Güsten. Der Jüngste ist 68, die Älteste 86. Doch wenn Montagnachmittag punkt 16 Uhr die Übungsstunde ruft, stehen um die 15 rüstige Rentner aus der Abteilung Seniorensport des ESV Lok Güsten auf dem Parkett und sind richtig in Bewegung. Für die sorgen Übungsleiterin Hiltrud Albrecht, manchmal auch Bernd Ehrhardt oder auch Horst Zschech. Im Winter gehts in die kleine Schulturnhalle. Im Sommer zieht es die Sportfreunde an die frische Luft und ins Stadion. Schließlich ist man da auch nah an der Quelle bei "Lutzene". Sport macht bekanntlich Durst. Denn das Wichtigste bei der ganzen Sache – so wurde während der kleinen Feier im Bürgerhaus anlässlich ihres 20-jährigen Bestehens einmal mehr deutlich – ist die Geselligkeit.

"Wenn auch schon etwas älter, aber unsere Herzen für den Sport schlagen nicht kälter"

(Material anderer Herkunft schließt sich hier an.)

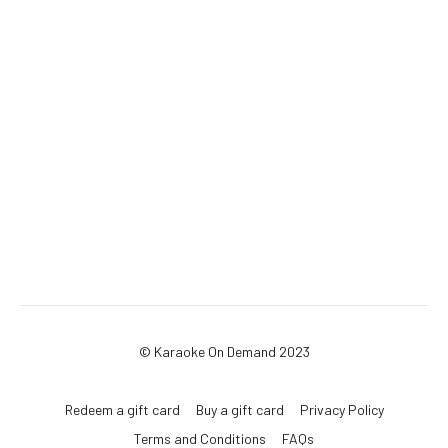
© Karaoke On Demand 2023
Redeem a gift card
Buy a gift card
Privacy Policy
Terms and Conditions
FAQs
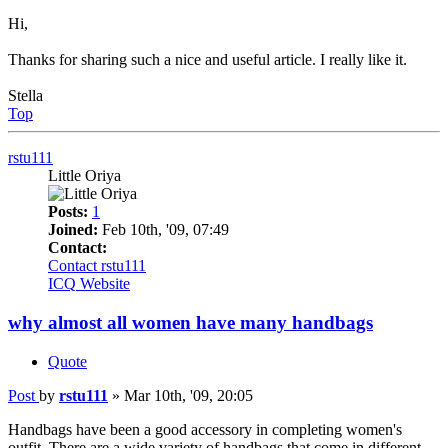
Hi,
Thanks for sharing such a nice and useful article. I really like it.
Stella
Top
rstu111
Little Oriya
Posts:
1
Joined:
Feb 10th, '09, 07:49
Contact:
Contact rstu111
ICQ
Website
why almost all women have many handbags
Quote
Post
by
rstu111
»
Mar 10th, '09, 20:05
Handbags have been a good accessory in completing women's
outfit. There are a wide variety of handbags that come in different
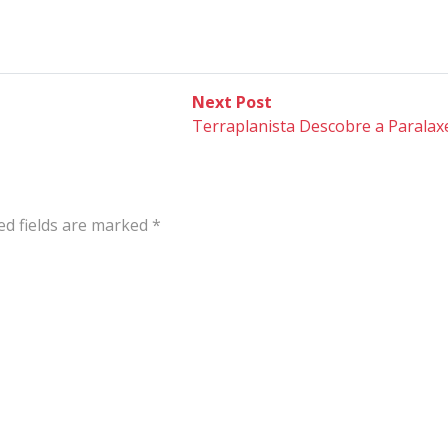
Next
Next Post
post:
Terraplanista Descobre a Paralaxe
ed fields are marked
*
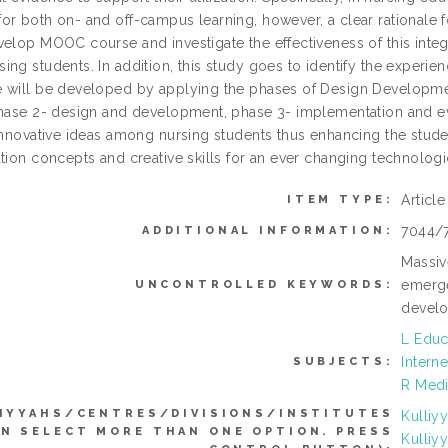
r both on- and off-campus learning, however, a clear rationale for t
velop MOOC course and investigate the effectiveness of this in
ng students. In addition, this study goes to identify the experie
 will be developed by applying the phases of Design Developm
hase 2- design and development, phase 3- implementation and evalu
innovative ideas among nursing students thus enhancing the studen
ation concepts and creative skills for an ever changing technologi
Articl
ITEM TYPE:
7044/
ADDITIONAL INFORMATION:
Massiv
emerge
UNCONTROLLED KEYWORDS:
develo
L Educ
Interne
SUBJECTS:
R Medi
IYYAHS/CENTRES/DIVISIONS/INSTITUTES
Kulliy
AN SELECT MORE THAN ONE OPTION. PRESS
Kulliy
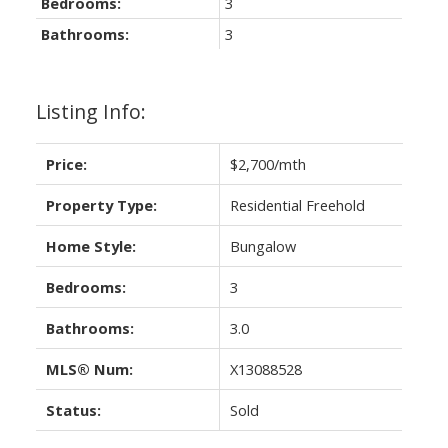
Bedrooms:
3
Bathrooms:
3
Listing Info:
Price:
$2,700/mth
Property Type:
Residential Freehold
ACTIVE
SOLD
Home Style:
Bungalow
Bedrooms:
3
Bathrooms:
3.0
MLS® Num:
X13088528
Status:
Sold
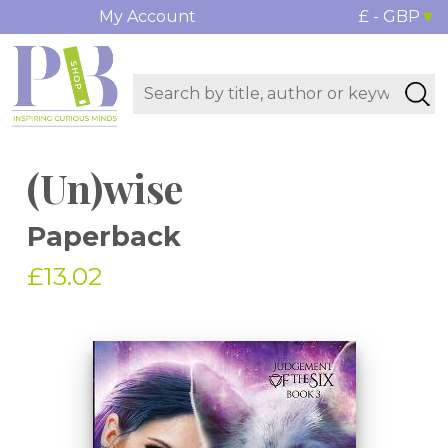
My Account
£ - GBP
(Un)wise
Paperback
£13.02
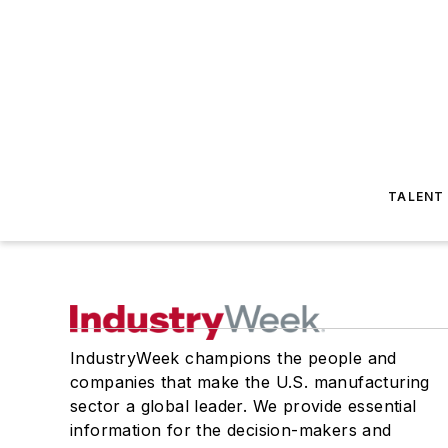
TALENT
IndustryWeek champions the people and
companies that make the U.S. manufacturing
sector a global leader. We provide essential
information for the decision-makers and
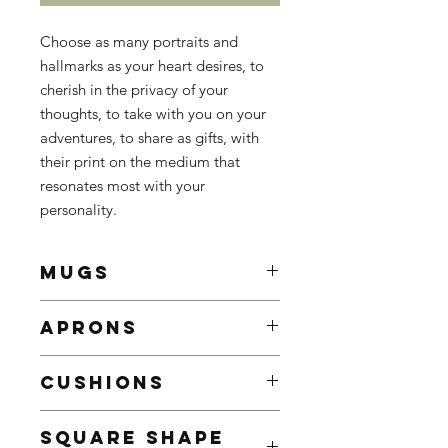
Choose as many portraits and
hallmarks as your heart desires, to
cherish in the privacy of your
thoughts, to take with you on your
adventures, to share as gifts, with
their print on the medium that
resonates most with your
personality.
MUGS
White Ceramic Mug
APRONS
Enhance your mornings with a
customed mug, sure to brighten
The ultimate treat for BBQ
even the gloomiest mornings
CUSHIONS
enthusiasts, culinary connoisseurs,
9.5 x 8.2 cm
and those who enjoy cooking and
Contenance: 325ml / 11oz
Add a touch of personality to your
sharing cultural experiences.
SQUARE SHAPE
Decorated with the portrait or
home decor with our custom pillows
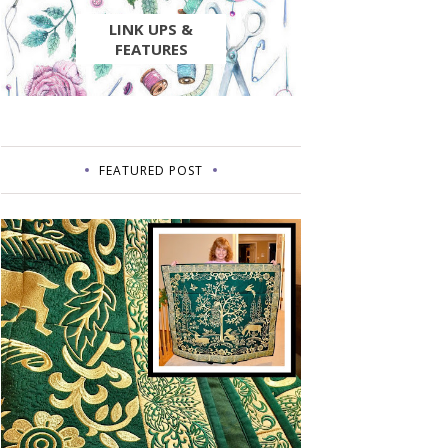
LINK UPS &
FEATURES
FEATURED POST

Immer wieder gab es großes Hallo, als Bernd Ehrhardt seine Foto-Präsentation von Übungsstunden, Feiern und Fahrten abspielte. Denn die insgesamt 19 Mitglieder gehen auch heute noch gern auf Tour. Mindestens einmal im Jahr. Ob Dresden oder Kassel, ob Tschechien- oder Spargel-Fahrt, die 16 Frauen und drei Männer möchten keine einzige Stunde ihrer gemeinsamen Erlebnisse vergessen.

Angefangen hatte alles am 8. Januar 1991, wie Erni Tometschko in ihrem kleinen Rückblick feststellte. Acht ältere Sportfreunde folgten damals dem Aufruf von Egon Tometschko zur ersten Übungsstunde in den alten düsteren Kinosaal hinterm "Schwarzen Bär".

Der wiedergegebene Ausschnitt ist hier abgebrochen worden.